Amigo Marcos Ferreira, li atentamente sua aflição motivada pelo choque térmico intestinal por conta do mingau quente !
E eu até hoje não sei o motivo da minha desastrada caganeira na BR 304, trecho Mossoró/ Natal.
Sua crônica de hoje me inspirou e muito! PARABÉNS!
Ótima crônica lhe rendeu agora o ocorrido. A autoficção está cada vez sendo o caminho para romper a bolha onde aprisionaram os leitores.
Mais uma vez, fiz um comentário quilométrico.
O culpado é Marcos Ferreira, pois o mesmo me provoca assim proceder.
Kkkkkkkkk
Querido poeta, lembro desse mingau!
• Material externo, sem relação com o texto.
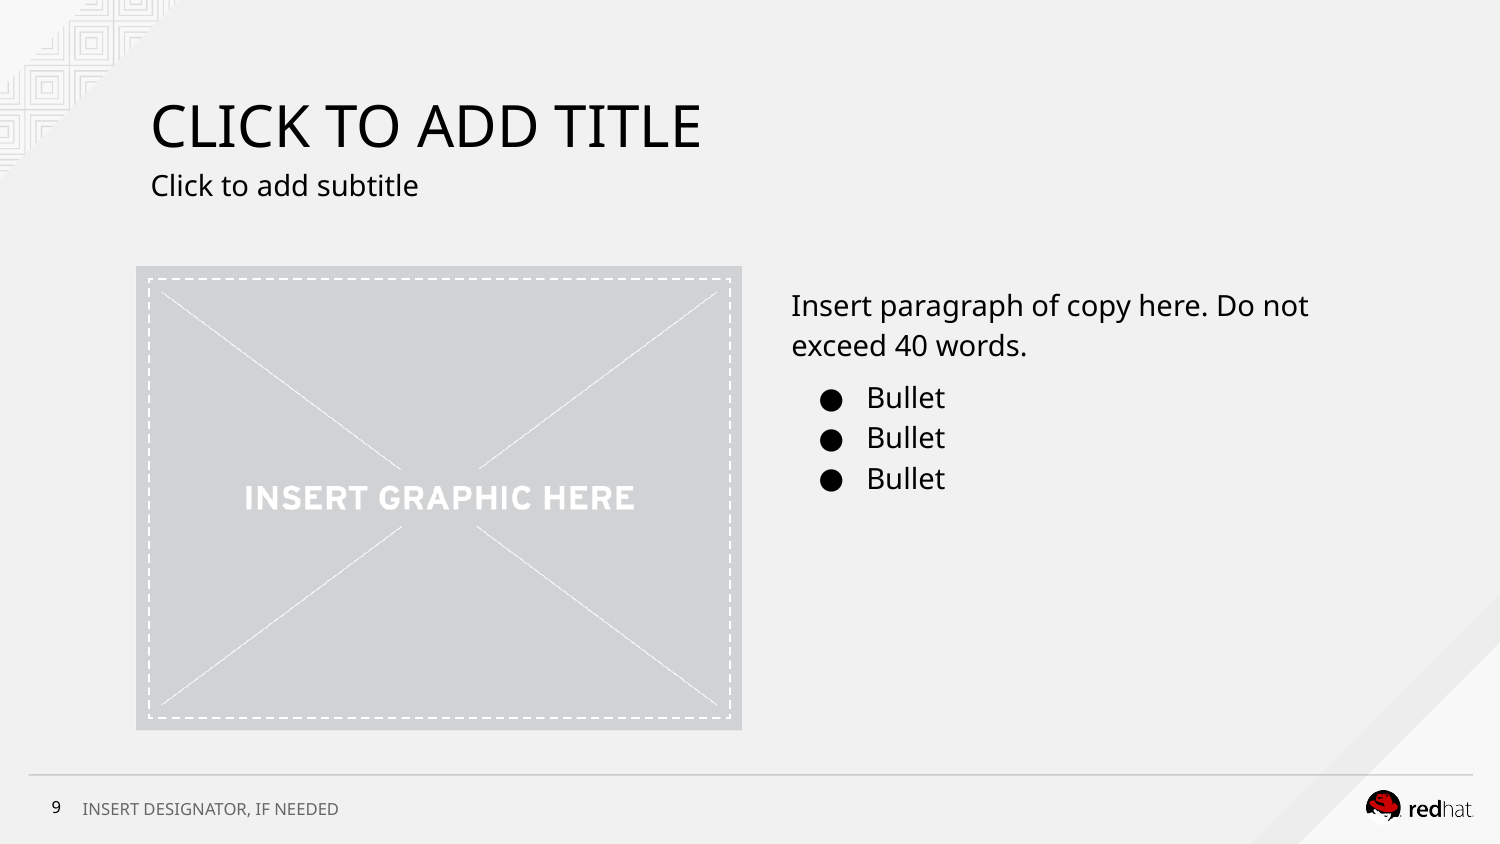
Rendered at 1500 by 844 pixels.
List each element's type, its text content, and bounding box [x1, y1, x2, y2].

title CLICK TO ADD TITLE [135, 0, 1365, 152]
list Insert paragraph of copy here. Do not exceed 40 words. Bullet Bullet Bullet [776, 266, 1365, 701]
picture [0, 0, 1500, 844]
slide_number <number> [16, 776, 77, 842]
subtitle Click to add subtitle [135, 152, 1365, 207]
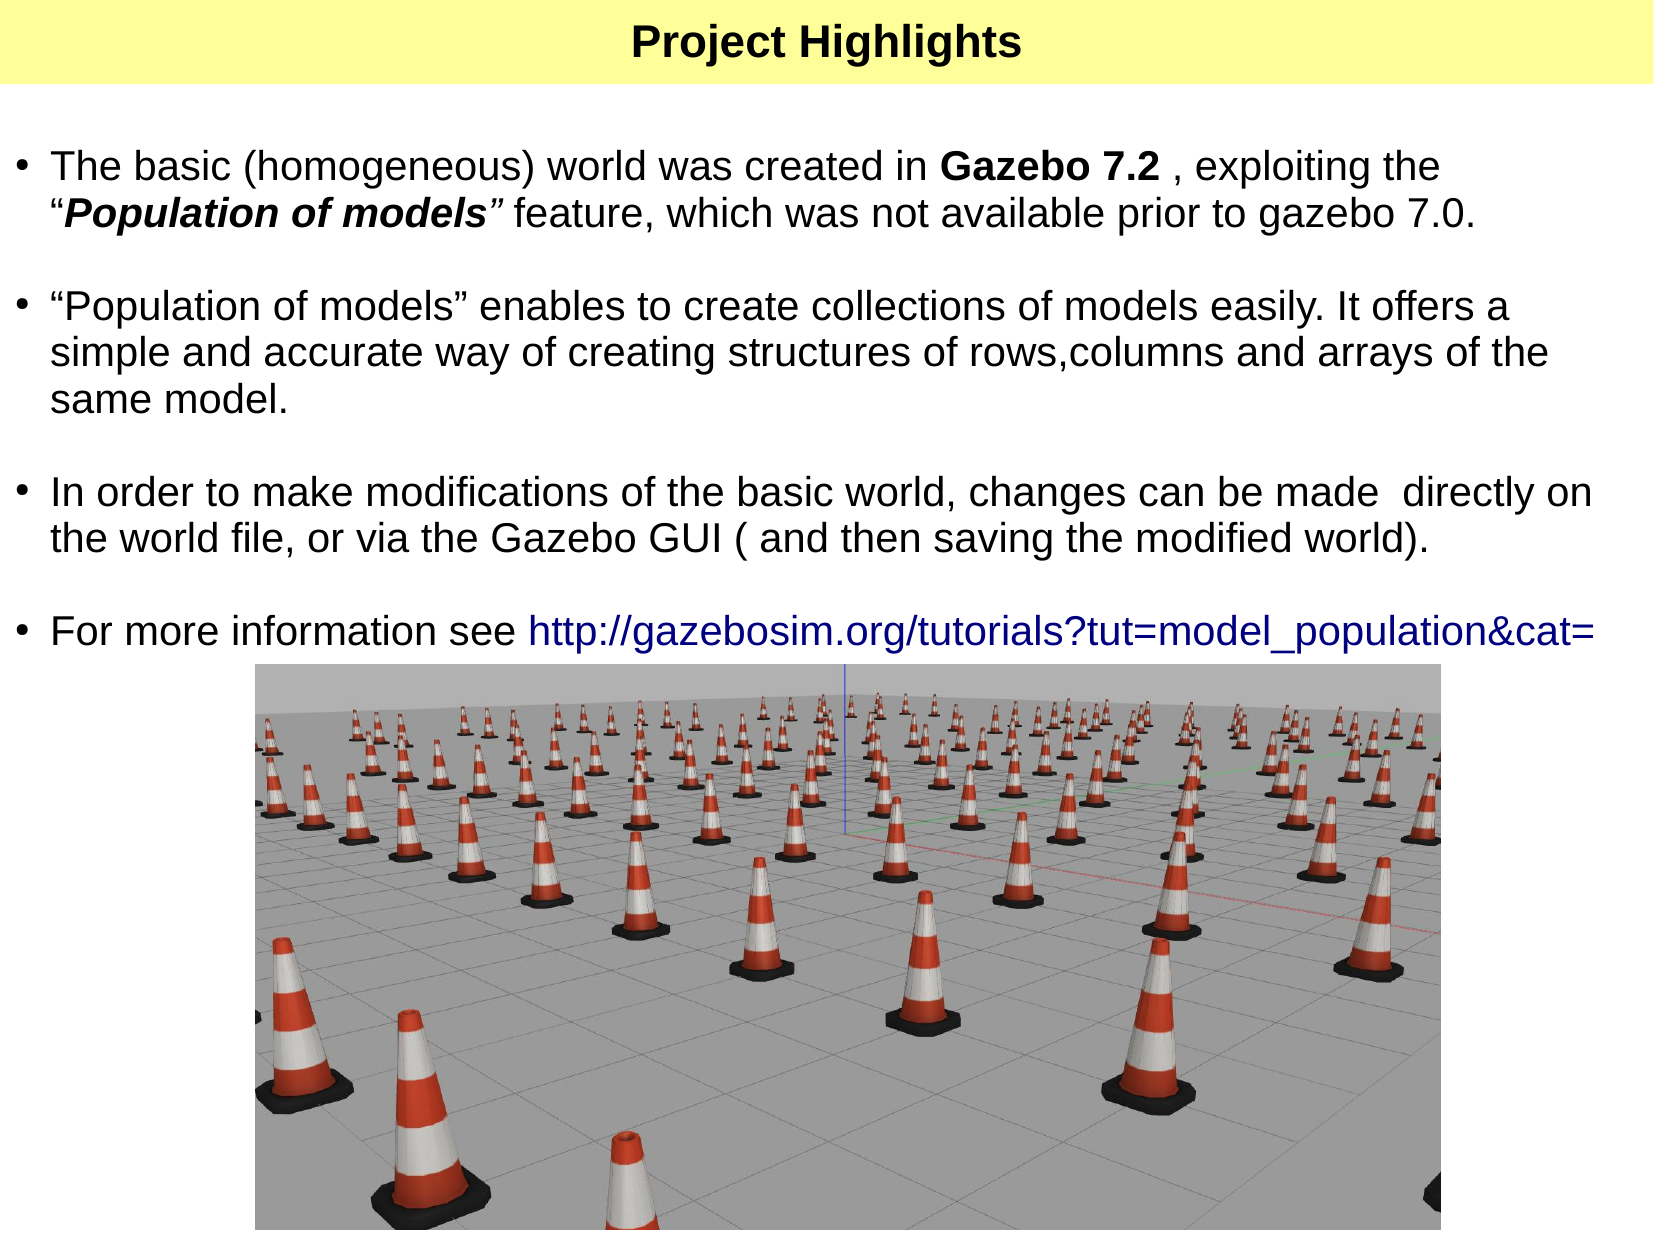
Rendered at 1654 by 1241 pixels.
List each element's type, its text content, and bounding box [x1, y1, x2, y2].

text_box The basic (homogeneous) world was created in Gazebo 7.2 , exploiting the “Population of models” feature, which was not available prior to gazebo 7.0. “Population of models” enables to create collections of models easily. It offers a simple and accurate way of creating structures of rows,columns and arrays of the same model. In order to make modifications of the basic world, changes can be made directly on the world file, or via the Gazebo GUI ( and then saving the modified world). For more information see http://gazebosim.org/tutorials?tut=model_population&cat= [0, 89, 1654, 1241]
picture [255, 664, 1441, 1230]
title Project Highlights [0, 0, 1654, 85]
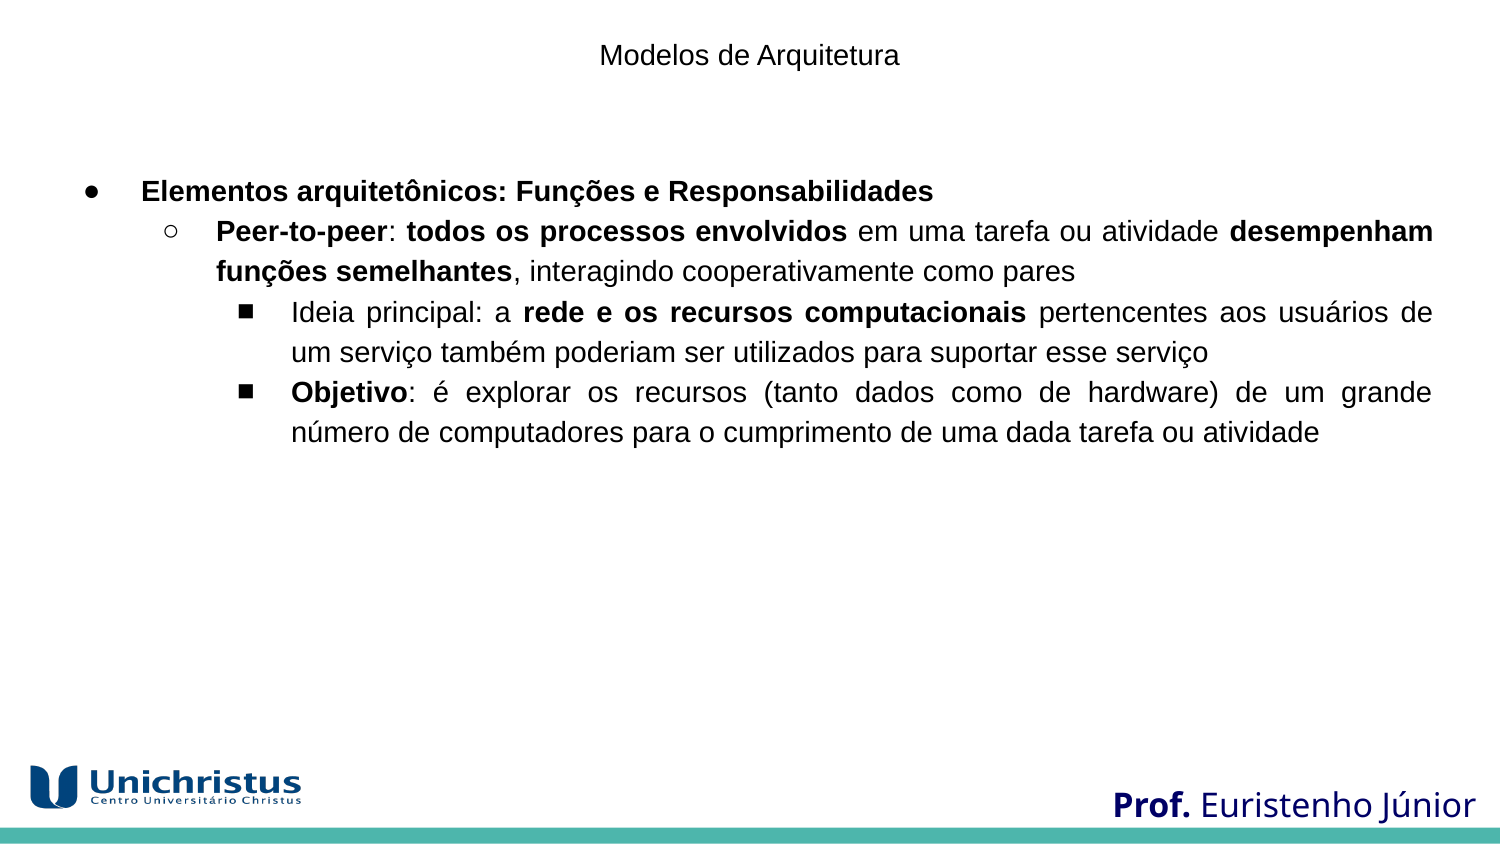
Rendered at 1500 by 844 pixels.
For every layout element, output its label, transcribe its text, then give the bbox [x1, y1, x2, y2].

list Elementos arquitetônicos: Funções e Responsabilidades Peer-to-peer: todos os processos envolvidos em uma tarefa ou atividade desempenham funções semelhantes, interagindo cooperativamente como pares Ideia principal: a rede e os recursos computacionais pertencentes aos usuários de um serviço também poderiam ser utilizados para suportar esse serviço Objetivo: é explorar os recursos (tanto dados como de hardware) de um grande número de computadores para o cumprimento de uma dada tarefa ou atividade [51, 152, 1449, 750]
title Modelos de Arquitetura [51, 20, 1449, 137]
text_box Prof. Euristenho Júnior [1097, 773, 1494, 829]
picture [26, 763, 305, 810]
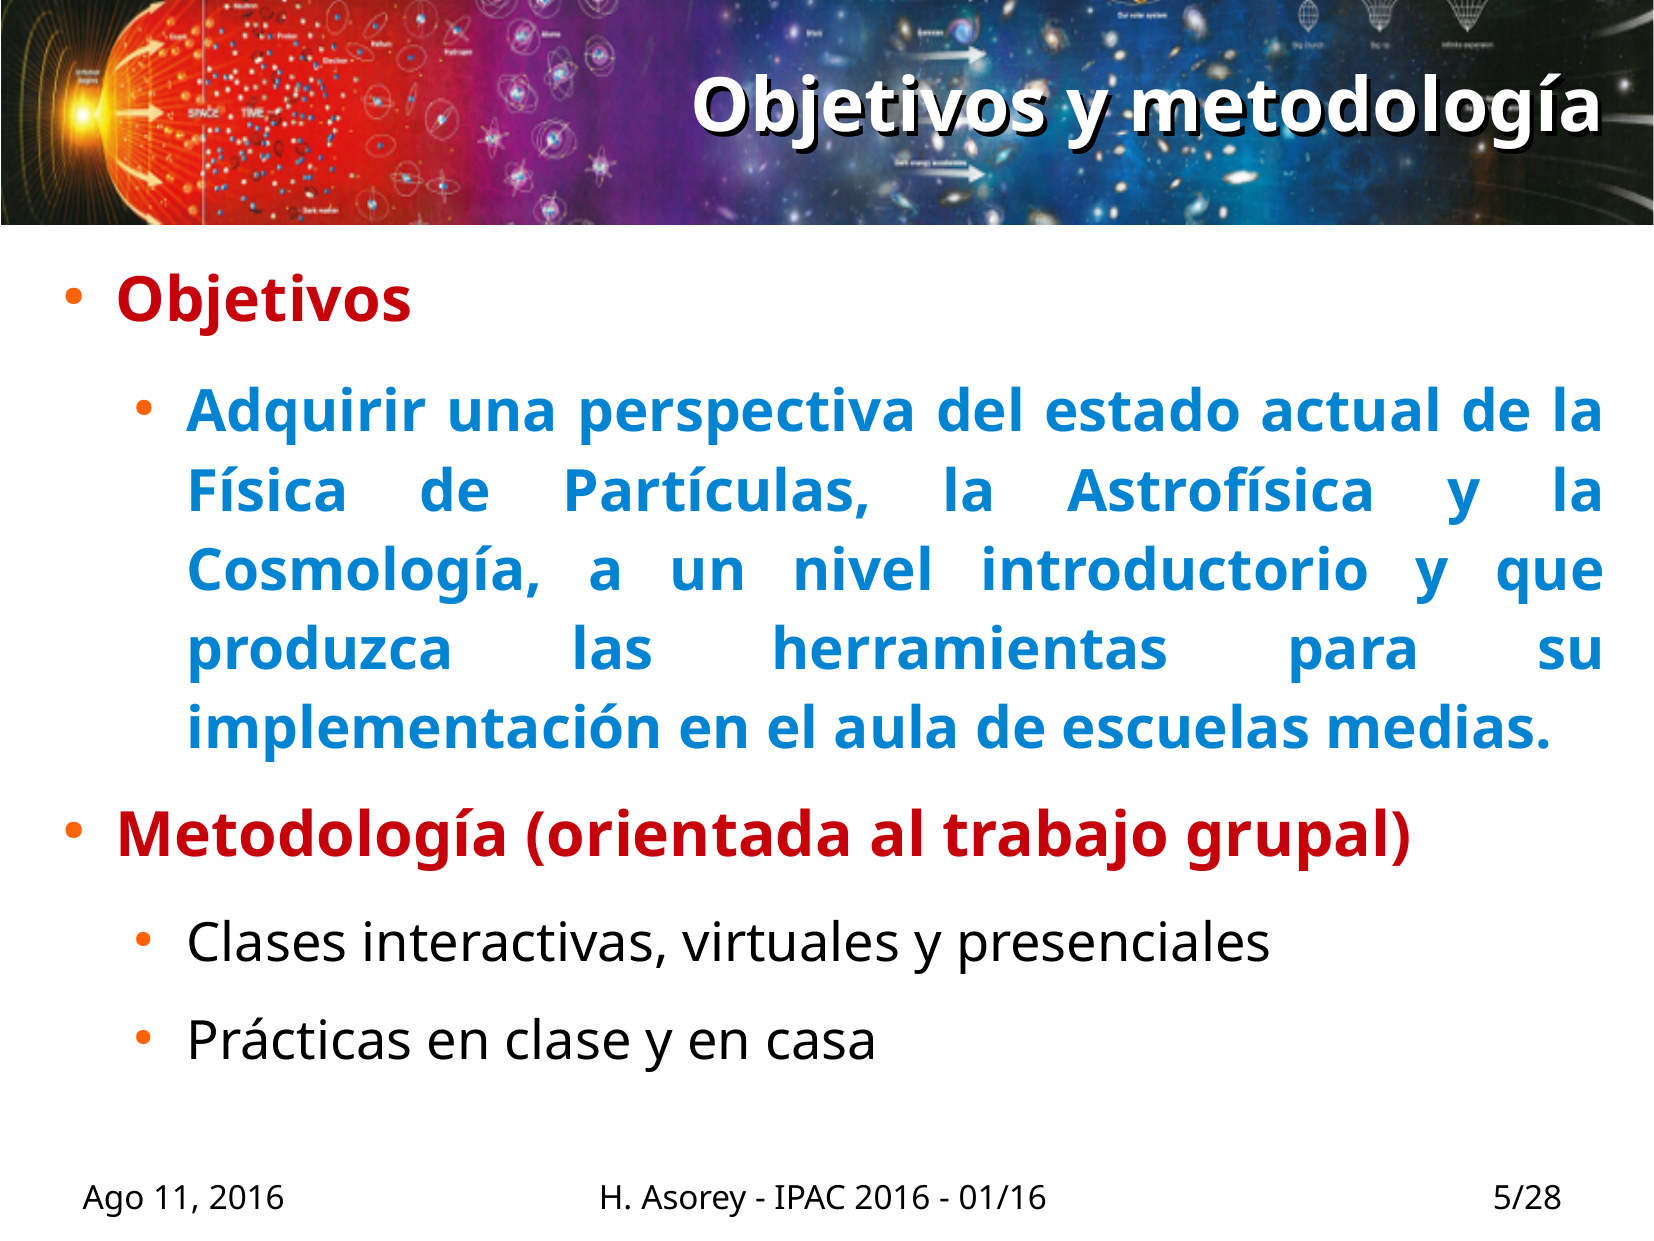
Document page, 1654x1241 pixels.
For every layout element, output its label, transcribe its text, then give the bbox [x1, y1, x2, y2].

title Objetivos y metodología [45, 15, 1606, 191]
picture [1, 0, 1654, 225]
list Objetivos Adquirir una perspectiva del estado actual de la Física de Partículas, la Astrofísica y la Cosmología, a un nivel introductorio y que produzca las herramientas para su implementación en el aula de escuelas medias. Metodología (orientada al trabajo grupal) Clases interactivas, virtuales y presenciales Prácticas en clase y en casa [45, 255, 1606, 1156]
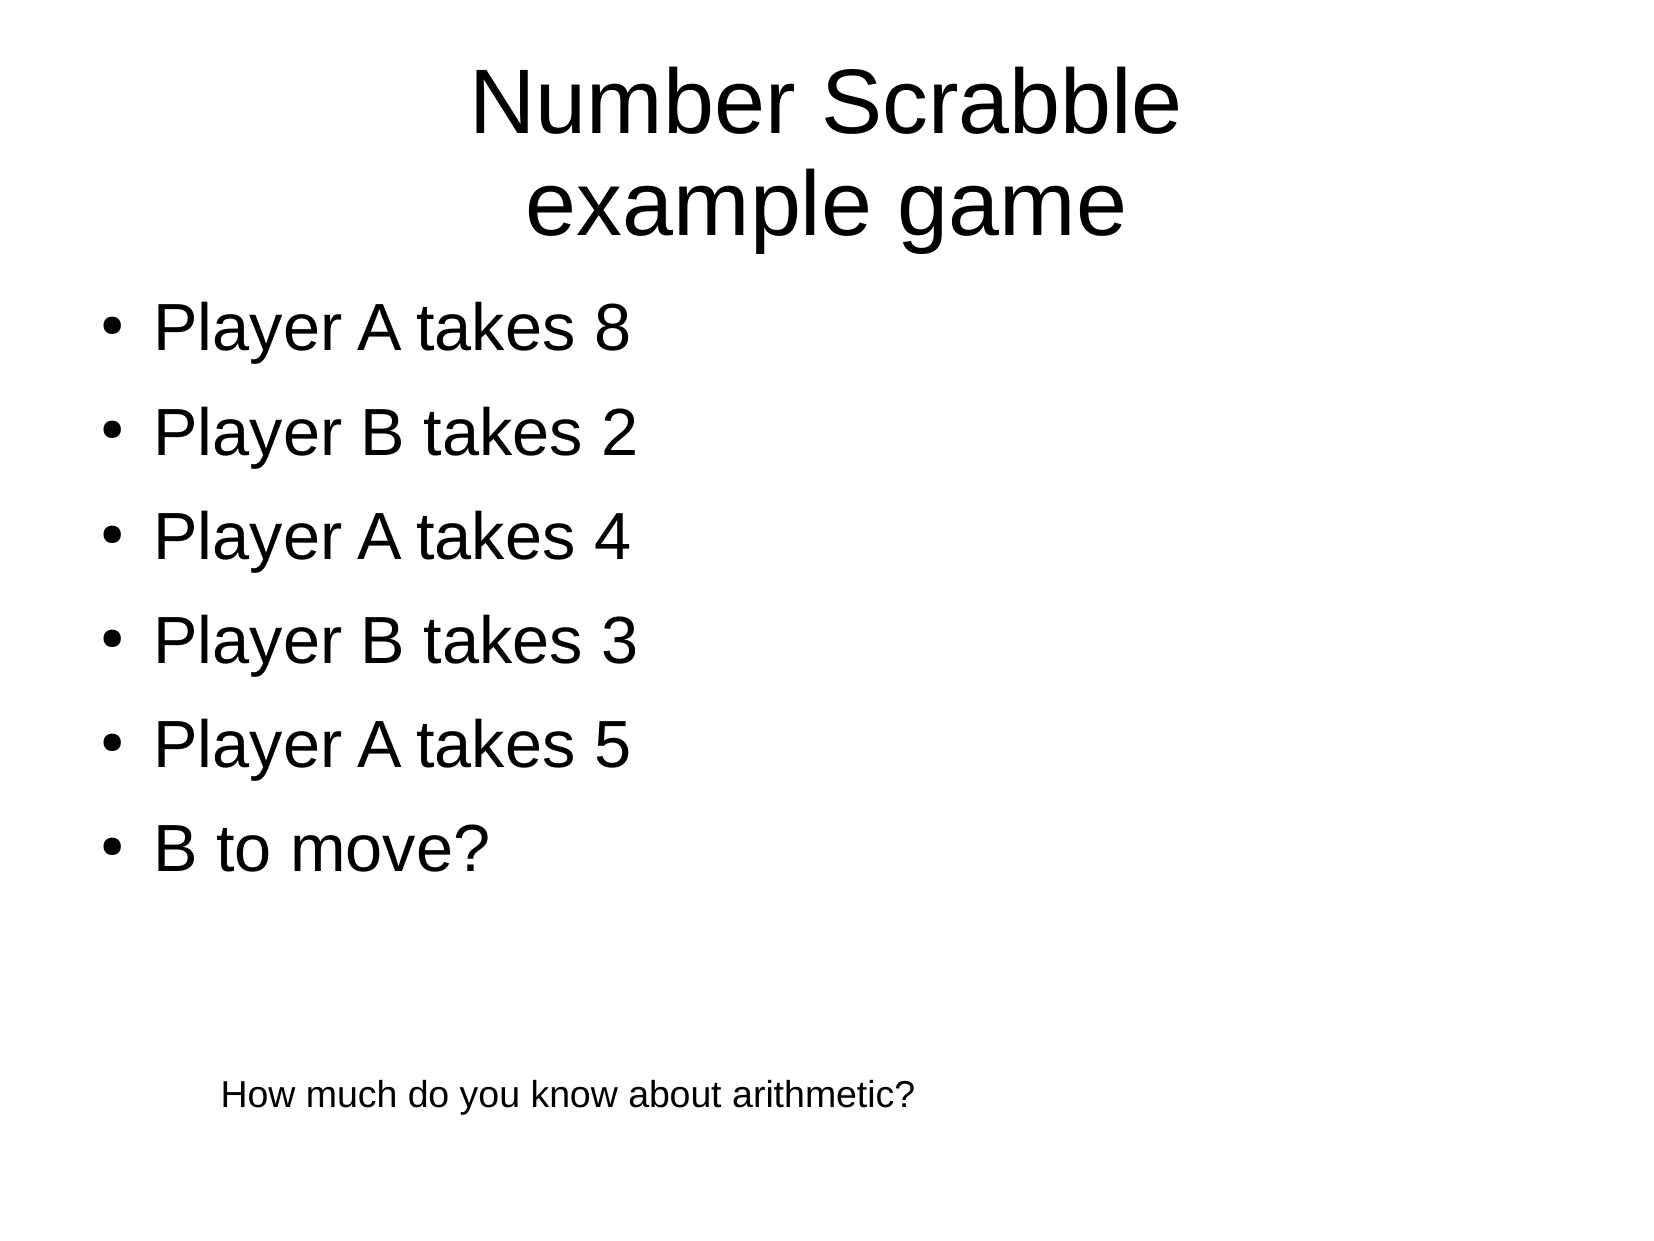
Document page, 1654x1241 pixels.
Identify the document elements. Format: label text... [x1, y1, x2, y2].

Adorava! Pena q tenha provocado esse vexame todo em você… mas não tenha vergonha… boa história pra contar e fazer os outros rirem.
Beijos!
Já diz o ditado: “Todo castigo para pobre é pouco” Assim como diria aquele filósofo subcelebridade: ” Faz parte! Valeu poeta e escritor Marcos Ferreira…
Vixe, lembrei-me de uma passagem assim… É constrangedor. E saber contar, como você sabe, transforma-se em deliciosas recordações.